• [ASSIGNMENT] Output only the lines below that start at the line containing "16/1/106360" and end at the line containing "An x-ray examination", with both ends kept.

:::::

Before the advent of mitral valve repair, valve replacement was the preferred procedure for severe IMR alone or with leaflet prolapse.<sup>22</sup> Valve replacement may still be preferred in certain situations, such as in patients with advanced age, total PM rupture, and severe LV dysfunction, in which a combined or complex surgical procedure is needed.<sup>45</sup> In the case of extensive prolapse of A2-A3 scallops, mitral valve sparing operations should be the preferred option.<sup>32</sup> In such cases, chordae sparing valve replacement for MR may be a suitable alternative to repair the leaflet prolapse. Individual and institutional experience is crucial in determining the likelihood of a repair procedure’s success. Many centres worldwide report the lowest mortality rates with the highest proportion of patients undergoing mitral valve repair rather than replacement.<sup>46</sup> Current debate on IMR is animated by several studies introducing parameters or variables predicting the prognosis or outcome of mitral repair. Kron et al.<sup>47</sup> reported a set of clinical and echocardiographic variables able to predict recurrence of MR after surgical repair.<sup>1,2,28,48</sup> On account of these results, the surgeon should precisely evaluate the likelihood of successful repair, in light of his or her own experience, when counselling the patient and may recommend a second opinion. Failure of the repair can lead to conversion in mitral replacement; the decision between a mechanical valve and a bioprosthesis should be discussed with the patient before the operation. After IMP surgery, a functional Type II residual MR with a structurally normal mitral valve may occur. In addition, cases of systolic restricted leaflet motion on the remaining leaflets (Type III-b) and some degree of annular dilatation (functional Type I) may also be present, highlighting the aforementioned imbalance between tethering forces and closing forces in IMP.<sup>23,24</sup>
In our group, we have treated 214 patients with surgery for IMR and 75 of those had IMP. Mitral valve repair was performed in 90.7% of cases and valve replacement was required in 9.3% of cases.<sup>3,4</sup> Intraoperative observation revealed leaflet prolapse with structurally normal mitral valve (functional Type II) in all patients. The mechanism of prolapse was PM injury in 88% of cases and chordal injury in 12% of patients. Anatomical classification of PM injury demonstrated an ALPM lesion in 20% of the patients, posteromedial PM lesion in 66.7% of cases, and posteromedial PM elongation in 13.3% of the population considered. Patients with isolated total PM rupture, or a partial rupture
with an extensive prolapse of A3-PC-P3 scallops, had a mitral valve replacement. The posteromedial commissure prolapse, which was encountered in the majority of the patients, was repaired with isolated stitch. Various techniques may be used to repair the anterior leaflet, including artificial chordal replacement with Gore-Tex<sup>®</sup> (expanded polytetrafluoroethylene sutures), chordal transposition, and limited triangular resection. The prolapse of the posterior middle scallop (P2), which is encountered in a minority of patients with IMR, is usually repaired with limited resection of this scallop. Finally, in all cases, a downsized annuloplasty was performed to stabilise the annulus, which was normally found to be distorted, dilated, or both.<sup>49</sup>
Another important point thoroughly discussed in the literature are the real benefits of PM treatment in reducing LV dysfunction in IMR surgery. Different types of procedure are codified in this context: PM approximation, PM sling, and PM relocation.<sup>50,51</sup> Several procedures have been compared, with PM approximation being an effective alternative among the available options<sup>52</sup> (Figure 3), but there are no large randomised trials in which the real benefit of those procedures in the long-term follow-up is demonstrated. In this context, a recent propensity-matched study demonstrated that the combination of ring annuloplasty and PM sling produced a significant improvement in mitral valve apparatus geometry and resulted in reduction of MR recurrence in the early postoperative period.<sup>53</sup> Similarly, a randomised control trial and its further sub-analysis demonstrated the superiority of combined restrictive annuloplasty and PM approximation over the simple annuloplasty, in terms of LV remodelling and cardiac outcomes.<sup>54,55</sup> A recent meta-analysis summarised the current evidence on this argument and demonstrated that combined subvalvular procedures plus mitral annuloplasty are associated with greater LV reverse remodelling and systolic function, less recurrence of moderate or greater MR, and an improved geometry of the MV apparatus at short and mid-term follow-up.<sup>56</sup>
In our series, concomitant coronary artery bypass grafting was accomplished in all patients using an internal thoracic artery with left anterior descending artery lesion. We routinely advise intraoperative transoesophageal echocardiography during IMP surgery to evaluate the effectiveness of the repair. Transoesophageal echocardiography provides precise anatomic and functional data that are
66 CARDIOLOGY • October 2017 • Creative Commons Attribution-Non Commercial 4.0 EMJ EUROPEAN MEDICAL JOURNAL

:::::

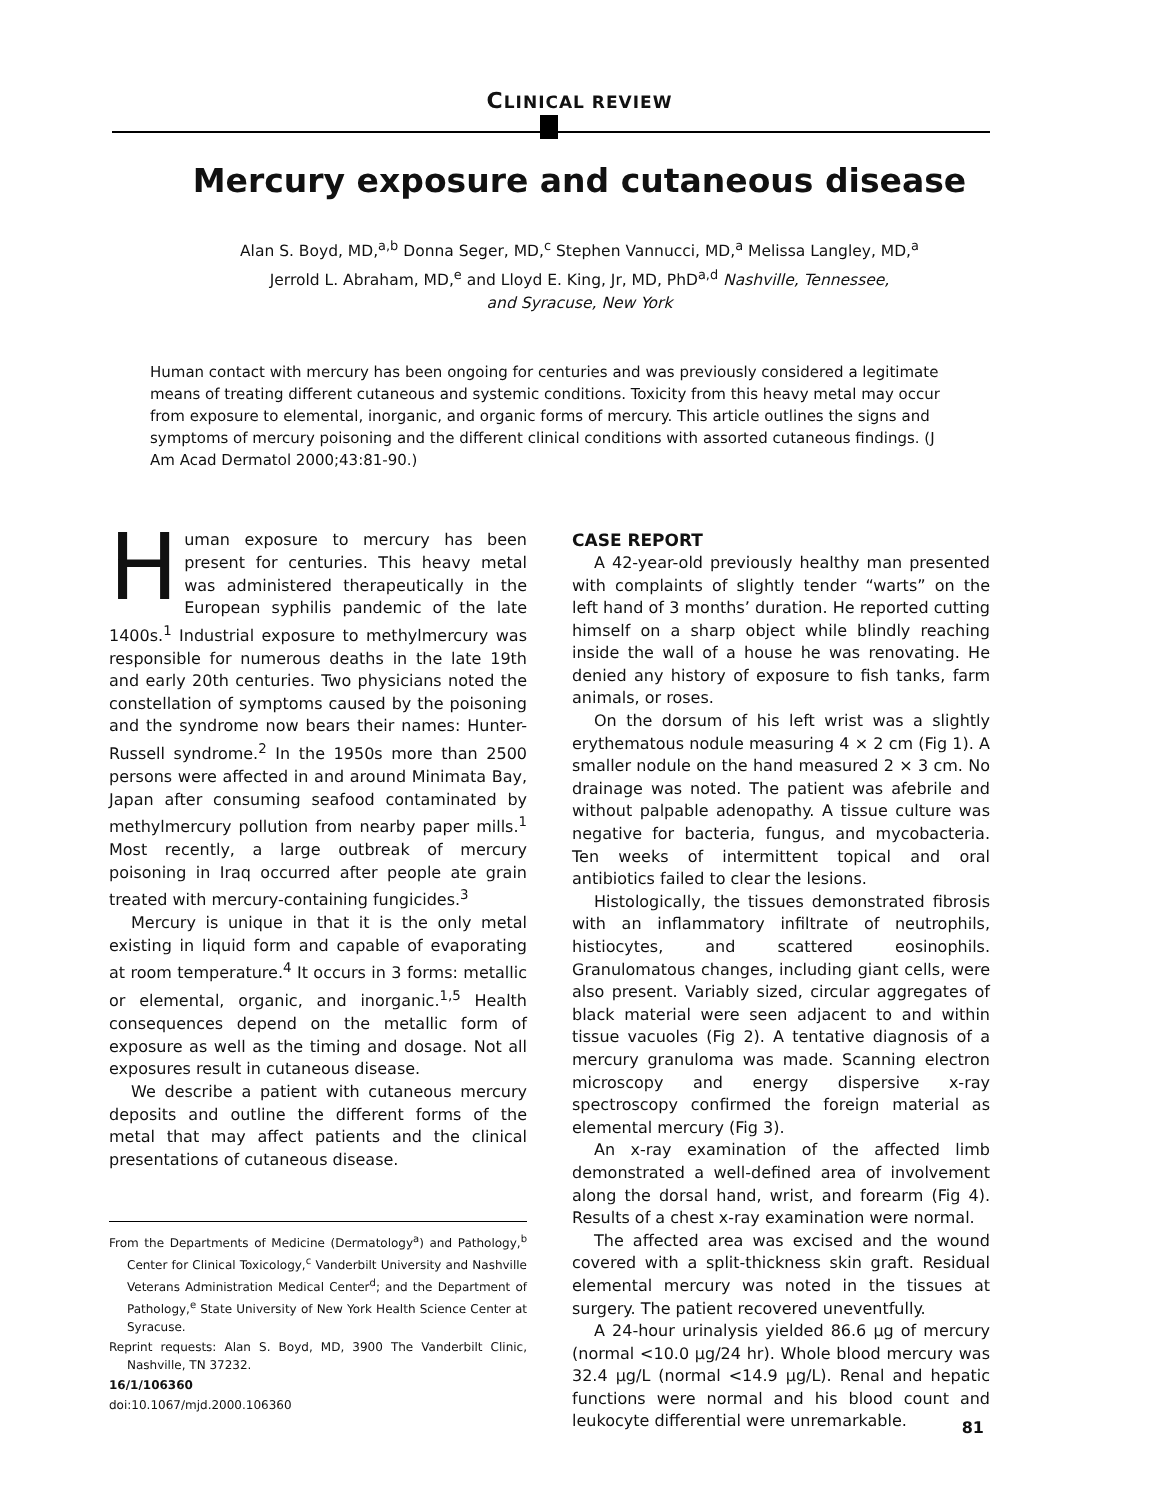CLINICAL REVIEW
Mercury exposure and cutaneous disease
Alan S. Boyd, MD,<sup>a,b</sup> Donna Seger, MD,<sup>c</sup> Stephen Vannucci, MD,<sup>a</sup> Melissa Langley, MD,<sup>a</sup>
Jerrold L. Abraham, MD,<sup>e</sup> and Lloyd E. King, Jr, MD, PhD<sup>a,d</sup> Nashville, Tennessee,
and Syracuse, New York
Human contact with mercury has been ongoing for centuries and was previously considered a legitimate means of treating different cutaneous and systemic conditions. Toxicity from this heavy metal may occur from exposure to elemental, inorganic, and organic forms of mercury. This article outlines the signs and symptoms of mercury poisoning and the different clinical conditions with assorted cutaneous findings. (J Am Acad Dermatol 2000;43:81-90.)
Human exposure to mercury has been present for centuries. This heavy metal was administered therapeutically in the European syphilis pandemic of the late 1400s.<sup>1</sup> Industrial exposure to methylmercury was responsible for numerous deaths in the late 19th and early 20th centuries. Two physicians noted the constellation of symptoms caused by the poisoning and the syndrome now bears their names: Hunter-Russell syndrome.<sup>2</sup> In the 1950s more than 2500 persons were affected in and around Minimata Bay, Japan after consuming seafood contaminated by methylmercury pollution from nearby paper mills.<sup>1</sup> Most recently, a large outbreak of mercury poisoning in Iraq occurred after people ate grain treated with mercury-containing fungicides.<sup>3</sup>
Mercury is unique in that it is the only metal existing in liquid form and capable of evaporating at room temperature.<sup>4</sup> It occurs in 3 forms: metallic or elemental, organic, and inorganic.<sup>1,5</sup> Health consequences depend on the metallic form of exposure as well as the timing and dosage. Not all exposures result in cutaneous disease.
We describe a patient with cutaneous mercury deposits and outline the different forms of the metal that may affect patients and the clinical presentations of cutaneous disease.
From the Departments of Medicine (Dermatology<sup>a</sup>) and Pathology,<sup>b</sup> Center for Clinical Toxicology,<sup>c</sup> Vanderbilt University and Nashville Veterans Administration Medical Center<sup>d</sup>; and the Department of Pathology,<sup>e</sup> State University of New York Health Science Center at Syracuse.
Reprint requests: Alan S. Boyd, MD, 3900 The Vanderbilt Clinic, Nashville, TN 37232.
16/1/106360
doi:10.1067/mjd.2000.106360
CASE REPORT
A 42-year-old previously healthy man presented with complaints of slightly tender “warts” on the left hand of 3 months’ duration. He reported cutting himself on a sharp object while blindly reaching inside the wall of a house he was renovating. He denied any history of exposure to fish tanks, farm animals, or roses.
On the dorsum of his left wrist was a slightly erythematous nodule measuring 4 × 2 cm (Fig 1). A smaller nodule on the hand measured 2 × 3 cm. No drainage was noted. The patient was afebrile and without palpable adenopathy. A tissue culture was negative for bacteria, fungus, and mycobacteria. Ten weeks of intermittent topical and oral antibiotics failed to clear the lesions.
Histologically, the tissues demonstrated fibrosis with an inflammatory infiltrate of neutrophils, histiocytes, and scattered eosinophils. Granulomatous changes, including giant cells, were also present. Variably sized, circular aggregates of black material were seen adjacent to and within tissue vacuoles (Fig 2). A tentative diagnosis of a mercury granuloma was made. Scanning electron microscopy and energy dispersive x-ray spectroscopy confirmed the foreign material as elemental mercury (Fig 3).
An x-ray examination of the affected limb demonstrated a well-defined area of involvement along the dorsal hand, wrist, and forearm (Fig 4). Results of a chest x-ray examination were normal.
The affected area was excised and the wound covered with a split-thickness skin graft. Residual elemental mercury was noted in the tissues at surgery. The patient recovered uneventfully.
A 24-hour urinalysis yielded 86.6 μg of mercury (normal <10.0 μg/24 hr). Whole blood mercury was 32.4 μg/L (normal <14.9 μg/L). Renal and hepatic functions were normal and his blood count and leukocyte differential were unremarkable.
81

:::::

• [RESULT OF THIS TASK]
16/1/106360
doi:10.1067/mjd.2000.106360
CASE REPORT
A 42-year-old previously healthy man presented with complaints of slightly tender “warts” on the left hand of 3 months’ duration. He reported cutting himself on a sharp object while blindly reaching inside the wall of a house he was renovating. He denied any history of exposure to fish tanks, farm animals, or roses.
On the dorsum of his left wrist was a slightly erythematous nodule measuring 4 × 2 cm (Fig 1). A smaller nodule on the hand measured 2 × 3 cm. No drainage was noted. The patient was afebrile and without palpable adenopathy. A tissue culture was negative for bacteria, fungus, and mycobacteria. Ten weeks of intermittent topical and oral antibiotics failed to clear the lesions.
Histologically, the tissues demonstrated fibrosis with an inflammatory infiltrate of neutrophils, histiocytes, and scattered eosinophils. Granulomatous changes, including giant cells, were also present. Variably sized, circular aggregates of black material were seen adjacent to and within tissue vacuoles (Fig 2). A tentative diagnosis of a mercury granuloma was made. Scanning electron microscopy and energy dispersive x-ray spectroscopy confirmed the foreign material as elemental mercury (Fig 3).
An x-ray examination of the affected limb demonstrated a well-defined area of involvement along the dorsal hand, wrist, and forearm (Fig 4). Results of a chest x-ray examination were normal.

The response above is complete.